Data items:
+++

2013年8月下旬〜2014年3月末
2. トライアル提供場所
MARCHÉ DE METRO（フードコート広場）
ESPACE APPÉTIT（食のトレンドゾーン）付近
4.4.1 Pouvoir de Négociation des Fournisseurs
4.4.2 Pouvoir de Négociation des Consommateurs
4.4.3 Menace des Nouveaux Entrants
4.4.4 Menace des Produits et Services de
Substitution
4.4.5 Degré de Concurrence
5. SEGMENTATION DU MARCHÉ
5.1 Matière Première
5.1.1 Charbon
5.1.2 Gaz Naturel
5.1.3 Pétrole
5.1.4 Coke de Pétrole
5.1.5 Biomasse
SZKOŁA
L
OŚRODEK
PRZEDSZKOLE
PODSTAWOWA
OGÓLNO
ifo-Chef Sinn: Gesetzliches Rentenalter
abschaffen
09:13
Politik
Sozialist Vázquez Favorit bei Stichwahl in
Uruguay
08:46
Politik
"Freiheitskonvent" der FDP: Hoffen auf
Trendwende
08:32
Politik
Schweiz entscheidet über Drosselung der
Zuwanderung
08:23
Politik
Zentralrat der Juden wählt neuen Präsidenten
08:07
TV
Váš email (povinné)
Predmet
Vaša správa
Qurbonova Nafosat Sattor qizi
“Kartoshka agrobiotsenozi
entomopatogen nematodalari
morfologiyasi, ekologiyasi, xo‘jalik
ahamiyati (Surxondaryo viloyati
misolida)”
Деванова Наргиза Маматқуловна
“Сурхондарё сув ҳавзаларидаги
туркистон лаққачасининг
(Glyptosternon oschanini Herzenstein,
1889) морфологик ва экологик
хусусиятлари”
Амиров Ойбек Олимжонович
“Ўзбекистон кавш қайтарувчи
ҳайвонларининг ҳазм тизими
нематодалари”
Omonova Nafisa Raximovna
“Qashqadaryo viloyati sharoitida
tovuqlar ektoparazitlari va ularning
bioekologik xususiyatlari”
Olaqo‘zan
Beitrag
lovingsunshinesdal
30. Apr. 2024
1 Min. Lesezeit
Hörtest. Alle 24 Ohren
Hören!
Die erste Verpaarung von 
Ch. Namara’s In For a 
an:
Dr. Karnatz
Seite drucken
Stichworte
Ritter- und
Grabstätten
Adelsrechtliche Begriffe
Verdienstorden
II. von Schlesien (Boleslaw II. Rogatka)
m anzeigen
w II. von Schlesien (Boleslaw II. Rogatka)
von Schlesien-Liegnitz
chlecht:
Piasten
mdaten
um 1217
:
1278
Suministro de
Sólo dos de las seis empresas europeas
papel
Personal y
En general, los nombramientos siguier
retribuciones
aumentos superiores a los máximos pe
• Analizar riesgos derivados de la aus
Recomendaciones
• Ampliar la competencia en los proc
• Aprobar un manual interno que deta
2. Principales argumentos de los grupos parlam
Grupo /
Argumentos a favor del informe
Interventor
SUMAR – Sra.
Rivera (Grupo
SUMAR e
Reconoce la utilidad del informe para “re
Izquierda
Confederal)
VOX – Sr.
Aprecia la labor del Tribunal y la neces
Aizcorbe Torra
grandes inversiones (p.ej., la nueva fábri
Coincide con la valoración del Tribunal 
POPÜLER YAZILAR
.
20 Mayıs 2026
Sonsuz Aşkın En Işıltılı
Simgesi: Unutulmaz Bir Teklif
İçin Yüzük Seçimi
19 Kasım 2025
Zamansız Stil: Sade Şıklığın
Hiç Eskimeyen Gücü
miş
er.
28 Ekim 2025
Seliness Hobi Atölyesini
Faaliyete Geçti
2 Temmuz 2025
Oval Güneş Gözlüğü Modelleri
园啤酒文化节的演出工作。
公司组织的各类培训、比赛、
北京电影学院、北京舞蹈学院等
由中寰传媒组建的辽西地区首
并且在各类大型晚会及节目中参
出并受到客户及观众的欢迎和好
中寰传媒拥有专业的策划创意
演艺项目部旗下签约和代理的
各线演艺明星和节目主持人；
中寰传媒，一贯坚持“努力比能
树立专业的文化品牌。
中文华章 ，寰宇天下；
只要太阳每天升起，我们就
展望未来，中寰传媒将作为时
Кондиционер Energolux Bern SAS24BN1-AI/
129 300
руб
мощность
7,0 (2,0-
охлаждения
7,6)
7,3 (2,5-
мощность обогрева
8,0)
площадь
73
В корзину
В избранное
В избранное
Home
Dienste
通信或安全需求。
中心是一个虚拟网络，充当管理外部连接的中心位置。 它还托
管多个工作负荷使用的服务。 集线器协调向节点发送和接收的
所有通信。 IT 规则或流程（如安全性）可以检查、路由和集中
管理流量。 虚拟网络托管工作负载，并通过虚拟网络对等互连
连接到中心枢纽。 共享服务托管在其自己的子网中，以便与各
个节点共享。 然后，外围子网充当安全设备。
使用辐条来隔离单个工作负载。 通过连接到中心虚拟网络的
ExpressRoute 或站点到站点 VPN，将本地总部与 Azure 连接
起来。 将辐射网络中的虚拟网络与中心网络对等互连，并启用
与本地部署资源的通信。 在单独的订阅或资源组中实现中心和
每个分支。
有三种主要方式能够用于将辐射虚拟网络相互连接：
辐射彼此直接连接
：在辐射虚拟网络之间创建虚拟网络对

+++

■ **Brief**
Restate word for word only the lines running from the beginning of the data to the line holding "Adelsrechtliche Begriffe", both included.

■ **Exercise response**
2013年8月下旬〜2014年3月末
2. トライアル提供場所
MARCHÉ DE METRO（フードコート広場）
ESPACE APPÉTIT（食のトレンドゾーン）付近
4.4.1 Pouvoir de Négociation des Fournisseurs
4.4.2 Pouvoir de Négociation des Consommateurs
4.4.3 Menace des Nouveaux Entrants
4.4.4 Menace des Produits et Services de
Substitution
4.4.5 Degré de Concurrence
5. SEGMENTATION DU MARCHÉ
5.1 Matière Première
5.1.1 Charbon
5.1.2 Gaz Naturel
5.1.3 Pétrole
5.1.4 Coke de Pétrole
5.1.5 Biomasse
SZKOŁA
L
OŚRODEK
PRZEDSZKOLE
PODSTAWOWA
OGÓLNO
ifo-Chef Sinn: Gesetzliches Rentenalter
abschaffen
09:13
Politik
Sozialist Vázquez Favorit bei Stichwahl in
Uruguay
08:46
Politik
"Freiheitskonvent" der FDP: Hoffen auf
Trendwende
08:32
Politik
Schweiz entscheidet über Drosselung der
Zuwanderung
08:23
Politik
Zentralrat der Juden wählt neuen Präsidenten
08:07
TV
Váš email (povinné)
Predmet
Vaša správa
Qurbonova Nafosat Sattor qizi
“Kartoshka agrobiotsenozi
entomopatogen nematodalari
morfologiyasi, ekologiyasi, xo‘jalik
ahamiyati (Surxondaryo viloyati
misolida)”
Деванова Наргиза Маматқуловна
“Сурхондарё сув ҳавзаларидаги
туркистон лаққачасининг
(Glyptosternon oschanini Herzenstein,
1889) морфологик ва экологик
хусусиятлари”
Амиров Ойбек Олимжонович
“Ўзбекистон кавш қайтарувчи
ҳайвонларининг ҳазм тизими
нематодалари”
Omonova Nafisa Raximovna
“Qashqadaryo viloyati sharoitida
tovuqlar ektoparazitlari va ularning
bioekologik xususiyatlari”
Olaqo‘zan
Beitrag
lovingsunshinesdal
30. Apr. 2024
1 Min. Lesezeit
Hörtest. Alle 24 Ohren
Hören!
Die erste Verpaarung von 
Ch. Namara’s In For a 
an:
Dr. Karnatz
Seite drucken
Stichworte
Ritter- und
Grabstätten
Adelsrechtliche Begriffe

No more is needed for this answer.